Ihr müsst wissen, das war ein ziemlich weiser Mann, so fand es jedenfalls Fabian. Mit Opa konnte man super reden, denn der hörte richtig gut zu. Er unterbrach einen nicht einfach, so wie die anderen Erwachsenen das oftmals taten. Und er hatte auch nicht immer auf alles gleich eine passende Antwort.

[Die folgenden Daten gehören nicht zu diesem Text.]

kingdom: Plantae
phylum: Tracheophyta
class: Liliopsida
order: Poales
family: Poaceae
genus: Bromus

Manchmal überlegte er ziemlich lange, bevor er überhaupt irgendetwas sagte. Bei Opa fühlte sich Fabian verstanden mit all seinen vielen Fragen und unfertigen Gedanken. Ja, Fabian liebte seinen Opa.

Es war also wieder Mal soweit. Fabian war in den Ferien bei seinem Großvater zu Besuch. Meistens werkelten sie dann im Haus oder draußen im Garten herum, bastelten und schraubten an irgendwelchen alten Teilen oder saßen genüsslich im Schatten auf der Bank unter dem uralten Apfelbaum. Der Baum muss bestimmt auch so alt sein, wie Opa, dachte Fabian bei sich selbst, als er in das knorrige Geäst emporblickte.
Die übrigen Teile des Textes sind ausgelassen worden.